TO DO:
The answer is the set of lines that include "Async", copied from the data below.

RECORDS FOR THIS EXERCISE:
════════════════════
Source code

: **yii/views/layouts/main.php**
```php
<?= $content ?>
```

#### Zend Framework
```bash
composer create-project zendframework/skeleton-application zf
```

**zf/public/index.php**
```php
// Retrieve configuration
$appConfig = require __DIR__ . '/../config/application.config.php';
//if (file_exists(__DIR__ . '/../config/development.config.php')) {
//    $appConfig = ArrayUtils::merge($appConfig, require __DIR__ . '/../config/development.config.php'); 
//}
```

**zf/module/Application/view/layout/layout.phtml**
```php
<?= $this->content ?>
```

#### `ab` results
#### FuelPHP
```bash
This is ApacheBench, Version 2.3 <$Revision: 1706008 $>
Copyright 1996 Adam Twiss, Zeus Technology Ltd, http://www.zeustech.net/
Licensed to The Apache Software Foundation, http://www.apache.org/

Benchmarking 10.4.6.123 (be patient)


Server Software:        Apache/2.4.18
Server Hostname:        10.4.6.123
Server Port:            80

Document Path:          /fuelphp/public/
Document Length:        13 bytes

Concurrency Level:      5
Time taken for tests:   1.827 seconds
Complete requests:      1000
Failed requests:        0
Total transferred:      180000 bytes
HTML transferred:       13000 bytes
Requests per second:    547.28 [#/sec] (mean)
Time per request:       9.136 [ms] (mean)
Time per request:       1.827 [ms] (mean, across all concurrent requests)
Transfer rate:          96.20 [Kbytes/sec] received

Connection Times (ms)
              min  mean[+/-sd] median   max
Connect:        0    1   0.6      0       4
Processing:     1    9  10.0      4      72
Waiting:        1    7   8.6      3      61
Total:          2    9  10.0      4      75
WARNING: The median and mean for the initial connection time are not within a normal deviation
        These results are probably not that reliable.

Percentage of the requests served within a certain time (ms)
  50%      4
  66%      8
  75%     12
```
════════════════════
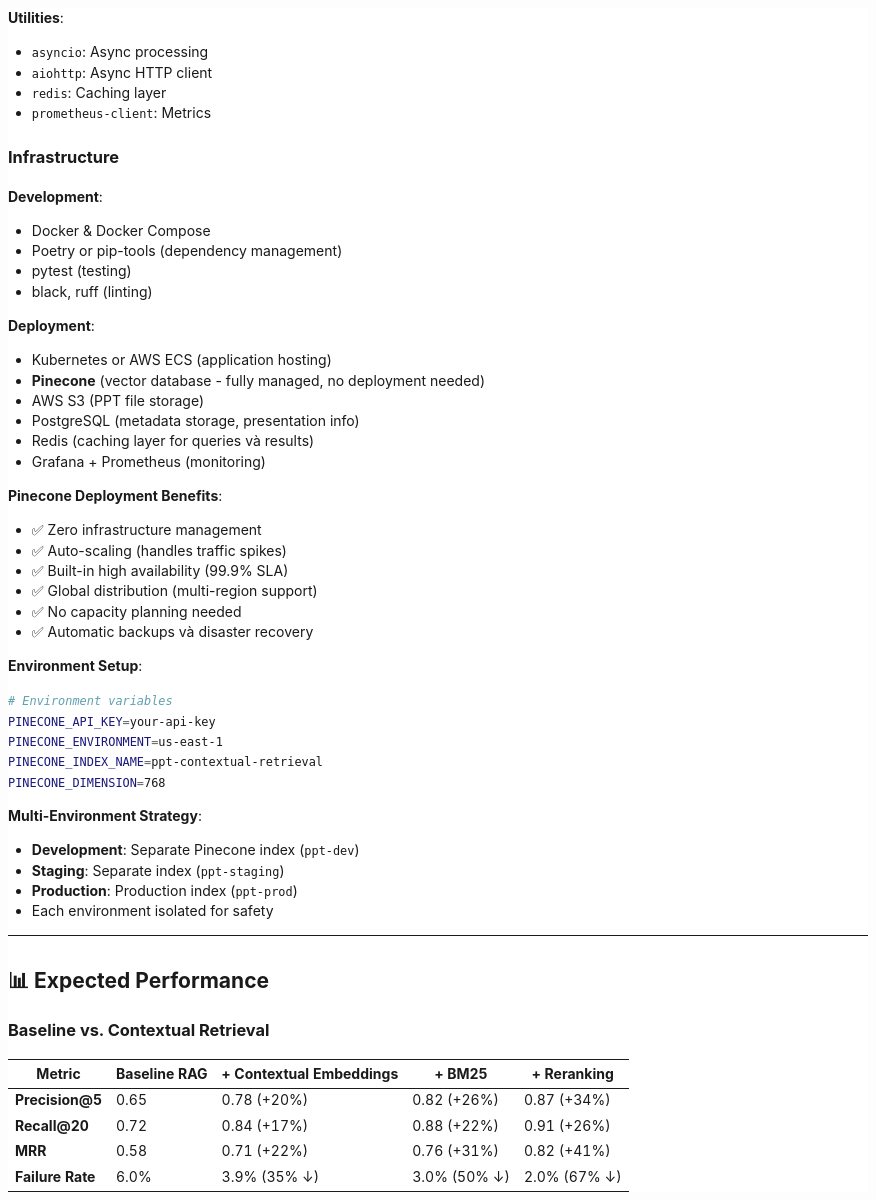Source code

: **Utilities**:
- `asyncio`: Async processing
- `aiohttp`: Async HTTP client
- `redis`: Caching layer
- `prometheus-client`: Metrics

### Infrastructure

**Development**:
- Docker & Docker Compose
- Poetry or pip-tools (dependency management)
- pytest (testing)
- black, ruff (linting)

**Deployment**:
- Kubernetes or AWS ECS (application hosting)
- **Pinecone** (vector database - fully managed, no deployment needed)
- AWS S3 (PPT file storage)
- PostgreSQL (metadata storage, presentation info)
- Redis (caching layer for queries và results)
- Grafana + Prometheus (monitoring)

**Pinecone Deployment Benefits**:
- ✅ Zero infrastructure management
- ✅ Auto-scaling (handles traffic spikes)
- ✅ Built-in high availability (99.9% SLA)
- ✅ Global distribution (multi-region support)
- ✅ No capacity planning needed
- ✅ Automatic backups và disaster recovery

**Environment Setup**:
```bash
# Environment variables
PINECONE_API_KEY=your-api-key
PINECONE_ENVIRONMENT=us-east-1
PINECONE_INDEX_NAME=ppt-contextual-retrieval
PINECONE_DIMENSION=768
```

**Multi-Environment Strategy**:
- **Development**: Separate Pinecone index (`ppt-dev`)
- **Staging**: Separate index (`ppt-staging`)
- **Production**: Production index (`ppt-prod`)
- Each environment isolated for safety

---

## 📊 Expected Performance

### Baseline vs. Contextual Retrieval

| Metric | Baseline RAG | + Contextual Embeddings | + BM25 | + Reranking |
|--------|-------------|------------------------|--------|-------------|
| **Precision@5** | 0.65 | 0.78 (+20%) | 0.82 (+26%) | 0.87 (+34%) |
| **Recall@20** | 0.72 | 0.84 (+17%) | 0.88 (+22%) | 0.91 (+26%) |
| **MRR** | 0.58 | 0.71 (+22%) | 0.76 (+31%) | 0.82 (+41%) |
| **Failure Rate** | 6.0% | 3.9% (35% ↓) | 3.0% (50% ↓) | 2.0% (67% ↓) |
════════════════════
RESPONSE TO THIS EXERCISE:
- `asyncio`: Async processing
- `aiohttp`: Async HTTP client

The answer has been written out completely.